Methotrexate at a dosage of 10–15 mg per week is an alternative in patients with advanced sight-threatening ocular disease showing the highest safety profile . However, like it is the case of any antimetabolite drug, including azathioprine, therapeutic methotrexate effect may take 4-8 weeks to show clinical improvement; therefore, IV-cyclophosphamide is preferred for rapidly progressive OMMP cases and the induction of disease remission [12,15,17]. Anti-TNFα drugs, intravenous immunoglobulin (IVIg), and rituximab (anti- CD20) remain as second-line options if treatment with the agents mentioned above fails . Our patient achieved disease control with prednisone (1 mg/kg/day) and oral methotrexate at a 10mg per week dosage without any side effects.

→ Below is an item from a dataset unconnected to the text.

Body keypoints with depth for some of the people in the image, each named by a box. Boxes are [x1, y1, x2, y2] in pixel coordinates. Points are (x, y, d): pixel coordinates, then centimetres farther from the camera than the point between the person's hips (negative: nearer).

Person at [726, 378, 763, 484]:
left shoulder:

Finally, as in this case, once a quiet ocular surface is achieved by absolute control of inflammation, surgical management may be performed. Eyelid surgery, oral mucosa, and amniotic membrane transplantation, superficial keratectomy, lamellar or penetrating keratoplasty, and even keratoprosthesis may be necessary to achieve visual rehabilitation in patients with advanced OMMP.

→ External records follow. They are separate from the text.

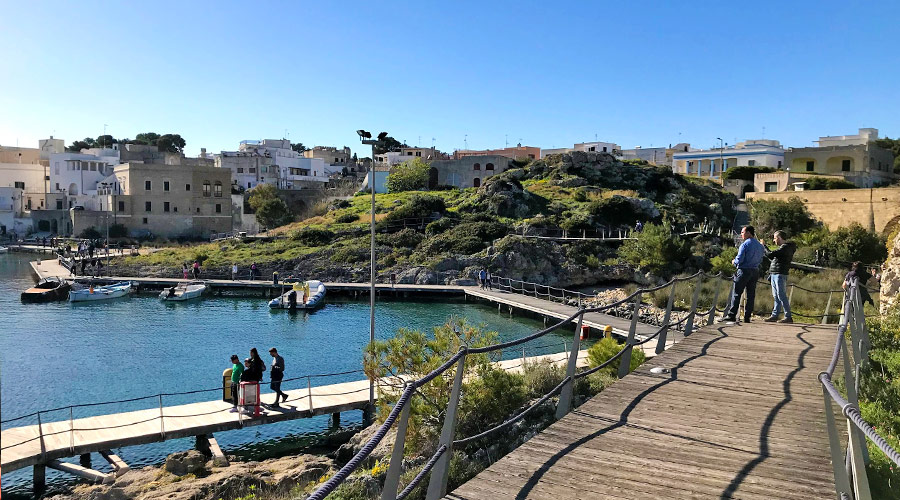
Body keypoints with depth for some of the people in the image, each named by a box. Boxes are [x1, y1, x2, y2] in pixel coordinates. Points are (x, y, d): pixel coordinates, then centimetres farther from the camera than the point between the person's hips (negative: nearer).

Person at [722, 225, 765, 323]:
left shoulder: (745, 244, -11)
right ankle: (747, 317, 8)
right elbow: (760, 260, 17)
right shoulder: (760, 246, 11)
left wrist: (734, 262, 5)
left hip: (744, 271, -7)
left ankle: (731, 315, -5)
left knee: (736, 293, -2)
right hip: (755, 271, 7)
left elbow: (739, 259, -15)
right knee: (751, 295, 7)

Despite new trends to dispense immunological diagnosis confirmation, to our consideration, conjunctival biopsy remains a necessary diagnostic tool in the assessment of the OMMP suspect. It helps to rule out other sight-threatening conditions associated with chronic and progressive cicatrizing conjunctivitis and justify the administration of IMT as this is the most efficacious therapeutic alternative to achieve inflammatory control and, more importantly, induce disease remission. The present case highlights the utility of conjunctival IHCA in formalinfixed, paraffin-embedded tissue as a complementary tool to a negative DIF result to confirm the diagnosis via increasing diagnostic sensitivity of conjunctival biopsy in OMMP patients.
Conflict of Interest
The authors declare no conflicts of interest or financial disclosure.